--- START OF GIVEN PASSAGE ---
Re: Some extensions to the DoFn API

Jean-Baptiste Onofré Mon, 04 Jun 2018 07:45:46 -0700

Yup, it makes sense, it's what I had in mind.

In Apache Camel, in a Processor (similar to a DoFn), we can also pass
directly languages to the arguments.


We can imagine something like:

@ProcessElement void process(@json-path("foo") String foo)

@ProcessElement void process(@xpath("//foo") String foo)

or even a expression language (simple/groovy/whatever).

Regards
JB

On 04/06/2018 16:39, Reuven Lax wrote:
> In the schema branch I have already added some annotations for Schema.
> However in the future I think we could go even further and allow users
> to pick individual fields out of the row schema. e.g. the user might
> have a Schema with 100 fields, but only want to process userId and geo
> location. I could imagine something like this
> 
> @ProcessElement void process(@Field("userId") String
> userId, @Field("latitude") double lat, @Field("longitude") double long) {
> }
> 
> And Beam could automatically extract the right fields for the user. In
> fact we could do the same thing with KVs today - supplying annotations
> to automatically unpack the KV.
> 
> I do think there are a few nice ways to do side inputs as well, but it's
> more work to design implement which is why I left it off (and given that
> there is some design work, side input annotations should be discussed on
> the dev list before implementation IMO).
--- END OF GIVEN PASSAGE ---
## [JOB 1]
Please extract the records exactly as they appear, from the line containing "family: Phengodidae" through the end of the records, leaving out the pictures.
The DoFn API thread and the records come from unrelated sources.
--- START OF STORED DATA ---
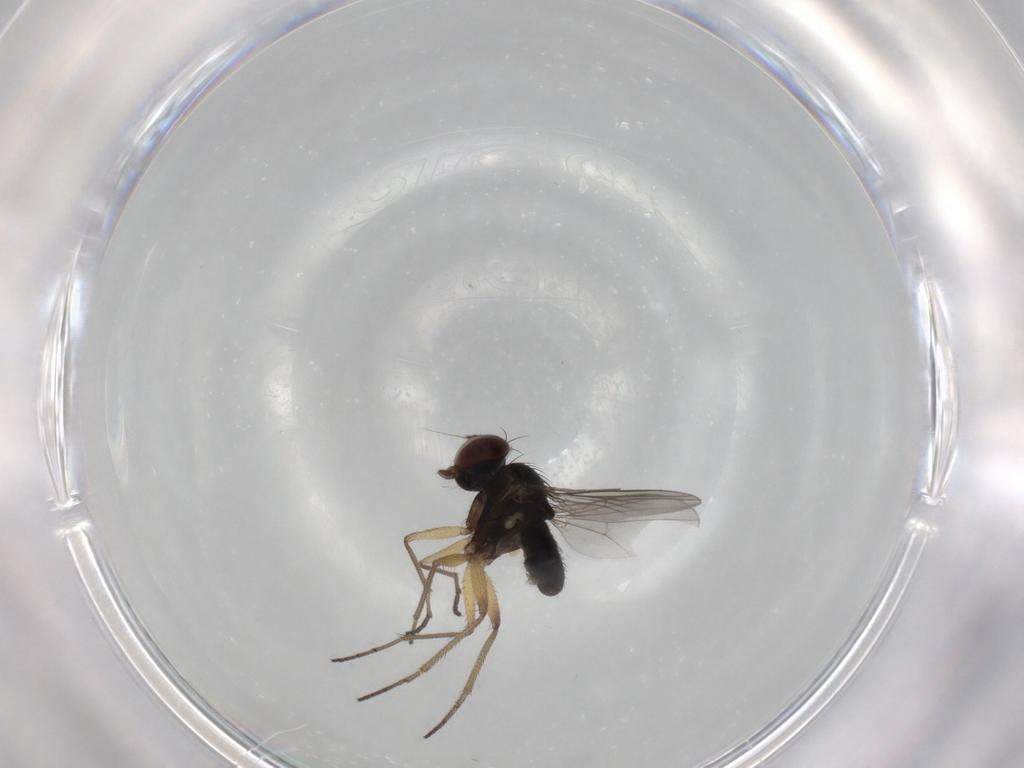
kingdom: Animalia
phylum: Arthropoda
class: Insecta
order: Diptera
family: Dolichopodidae
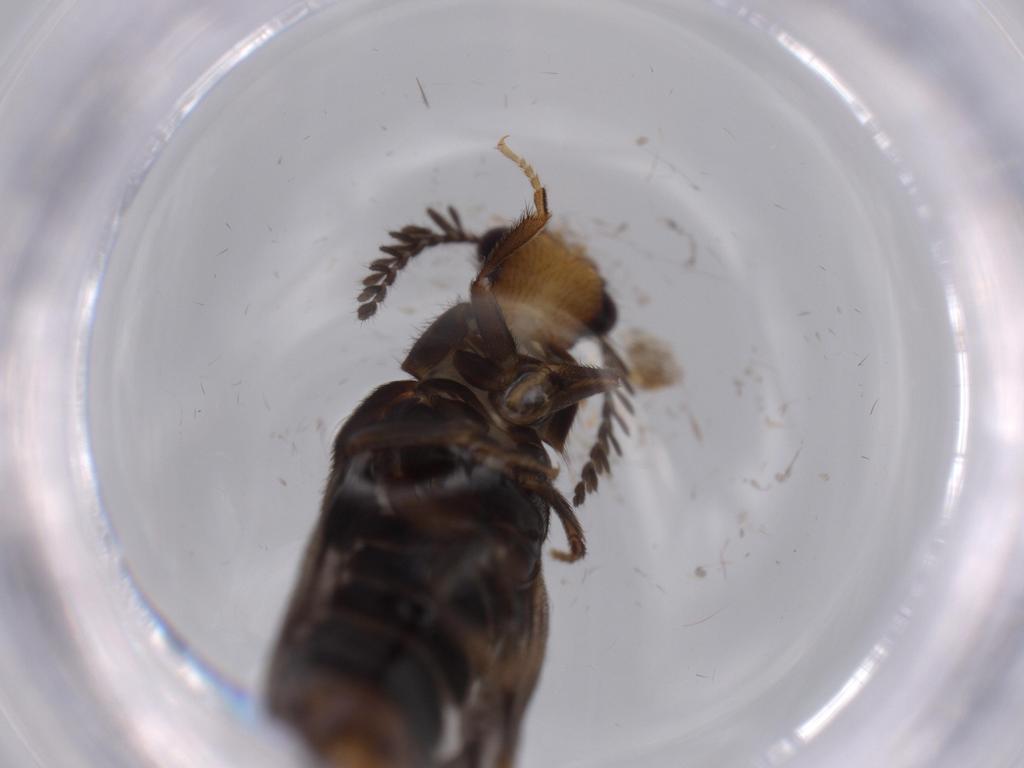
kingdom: Animalia
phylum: Arthropoda
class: Insecta
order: Coleoptera
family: Phengodidae
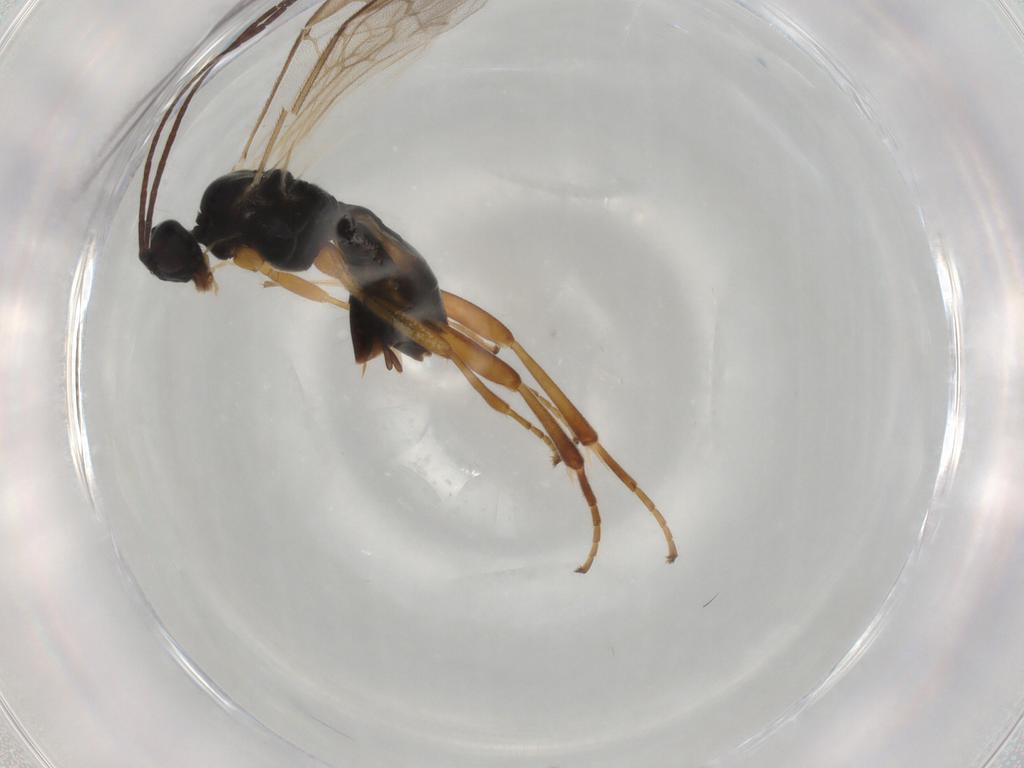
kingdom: Animalia
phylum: Arthropoda
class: Insecta
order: Hymenoptera
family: Braconidae
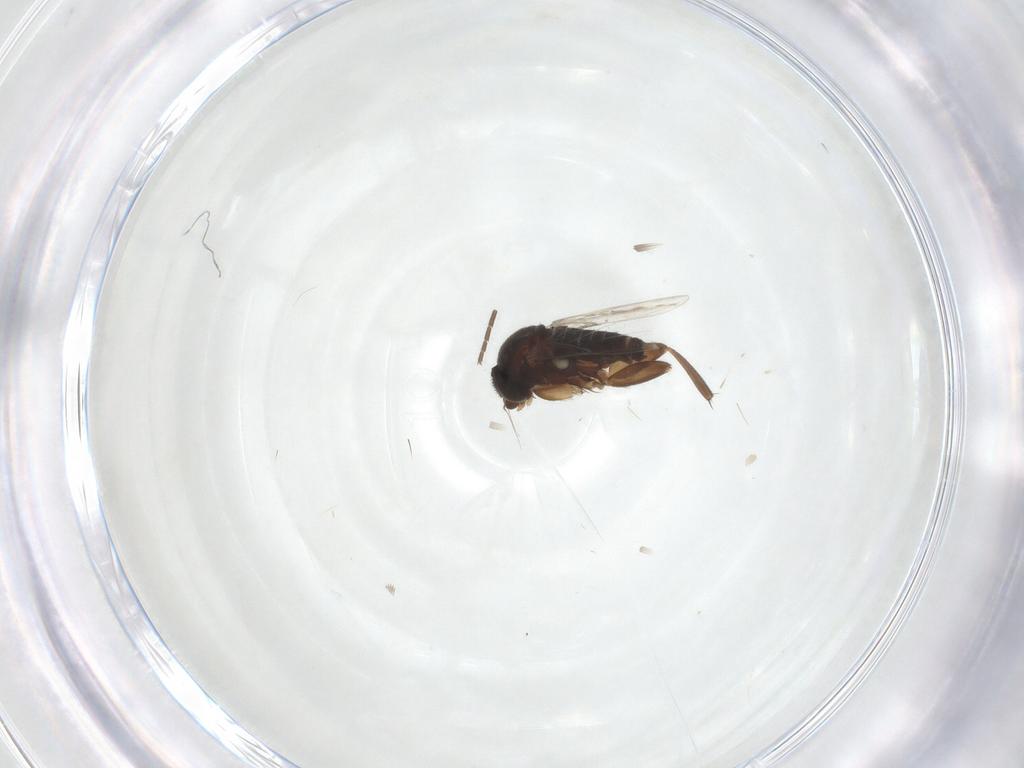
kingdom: Animalia
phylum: Arthropoda
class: Insecta
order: Diptera
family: Phoridae
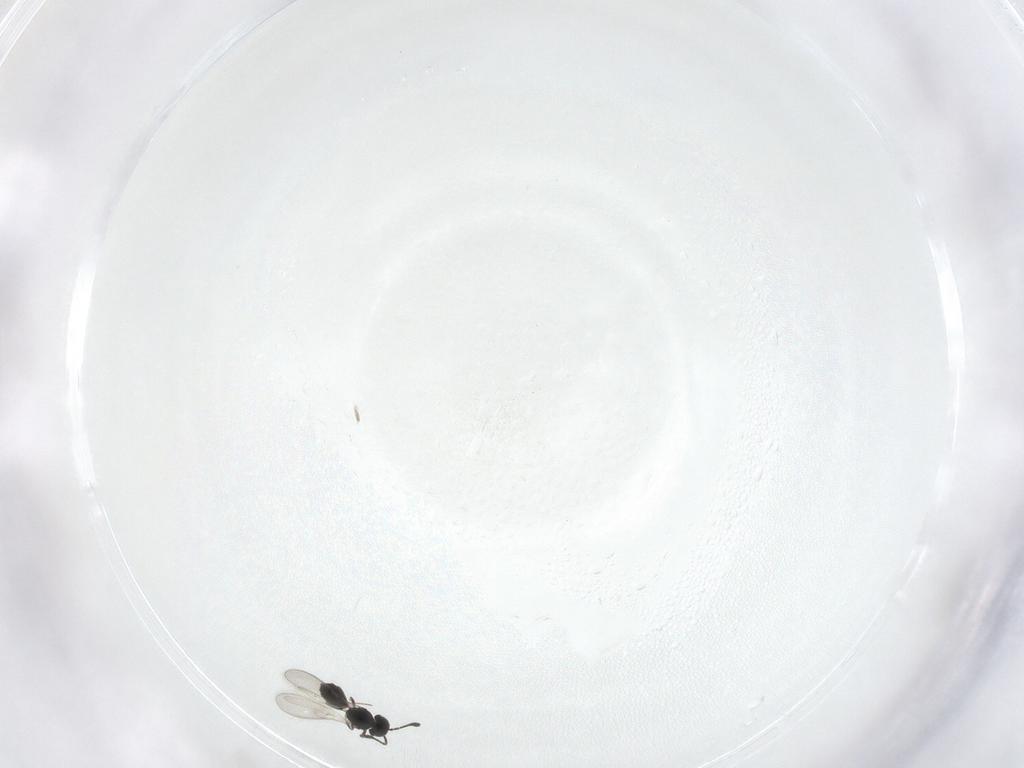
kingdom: Animalia
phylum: Arthropoda
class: Insecta
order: Hymenoptera
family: Scelionidae
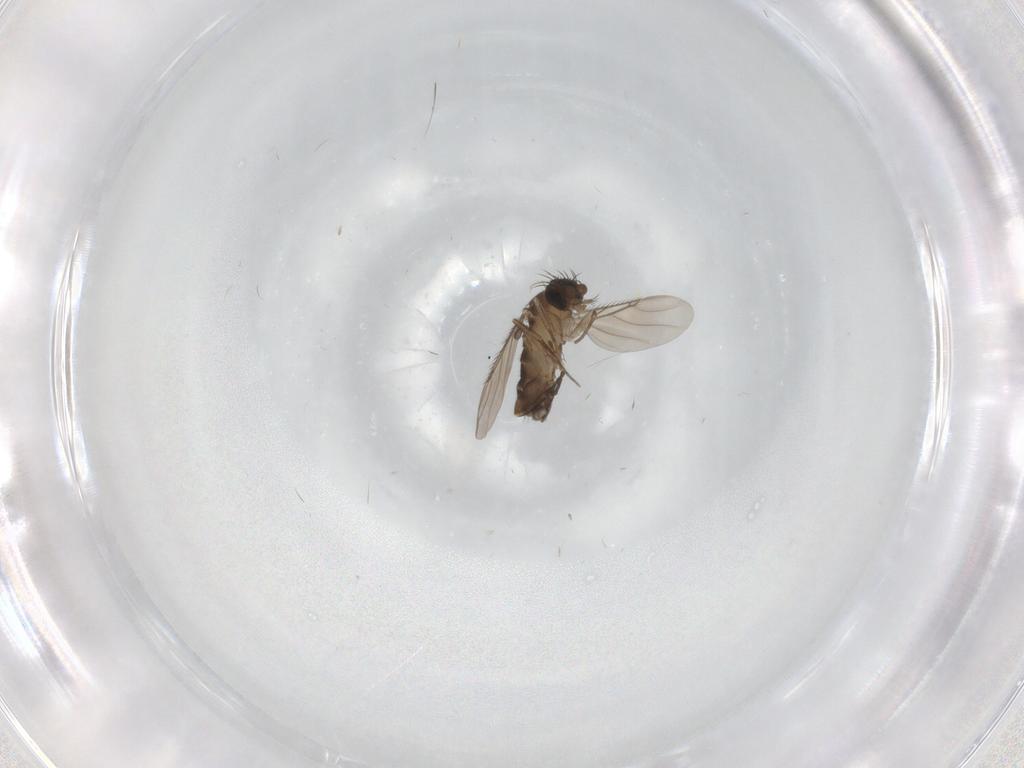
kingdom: Animalia
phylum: Arthropoda
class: Insecta
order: Diptera
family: Phoridae
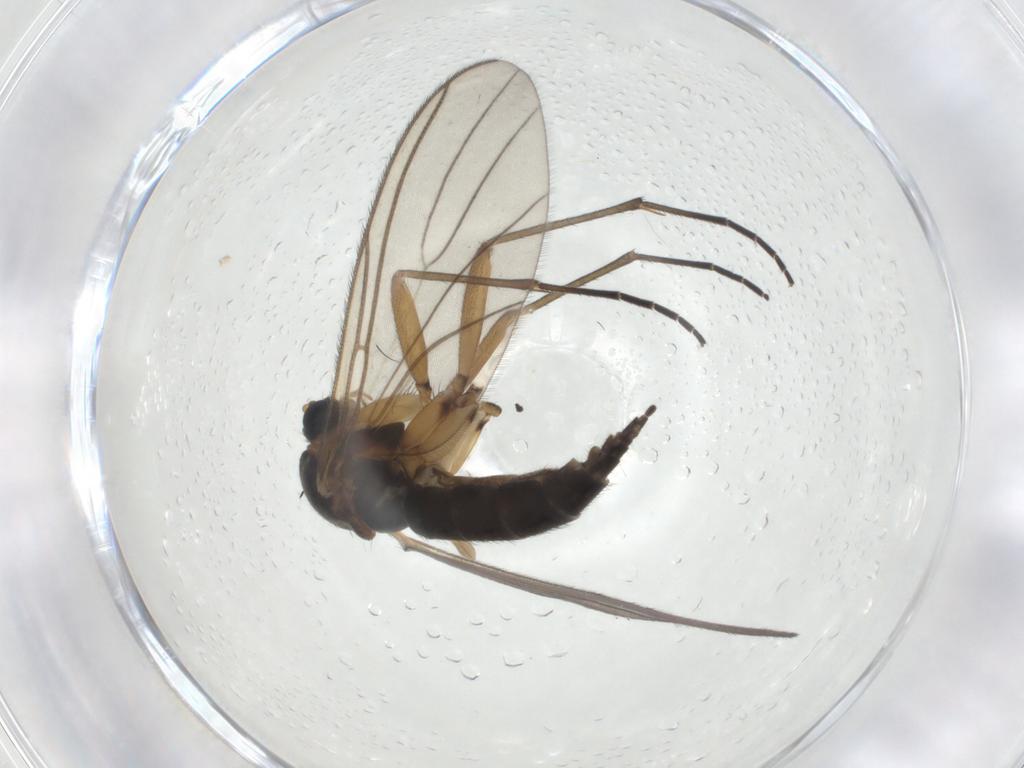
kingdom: Animalia
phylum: Arthropoda
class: Insecta
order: Diptera
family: Sciaridae
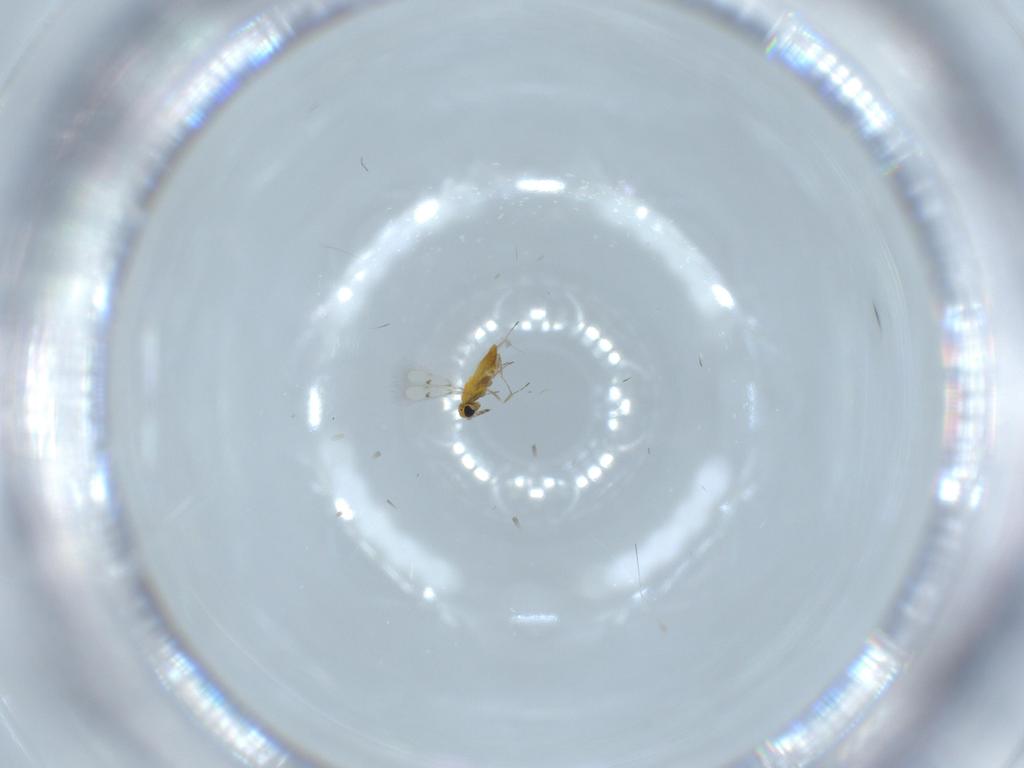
--- END OF STORED DATA ---
## [JOB 2]
Copy the part of the DoFn API thread that opens with the words "Yup, it makes" and closes with "expression language (simple/groovy/whatever).", word for word.

## [RIGHT ANSWER 1]
family: Phengodidae
kingdom: Animalia
phylum: Arthropoda
class: Insecta
order: Hymenoptera
family: Braconidae
kingdom: Animalia
phylum: Arthropoda
class: Insecta
order: Diptera
family: Phoridae
kingdom: Animalia
phylum: Arthropoda
class: Insecta
order: Hymenoptera
family: Scelionidae
kingdom: Animalia
phylum: Arthropoda
class: Insecta
order: Diptera
family: Phoridae
kingdom: Animalia
phylum: Arthropoda
class: Insecta
order: Diptera
family: Sciaridae

## [RIGHT ANSWER 2]
Yup, it makes sense, it's what I had in mind.

In Apache Camel, in a Processor (similar to a DoFn), we can also pass
directly languages to the arguments.


We can imagine something like:

@ProcessElement void process(@json-path("foo") String foo)

@ProcessElement void process(@xpath("//foo") String foo)

or even a expression language (simple/groovy/whatever).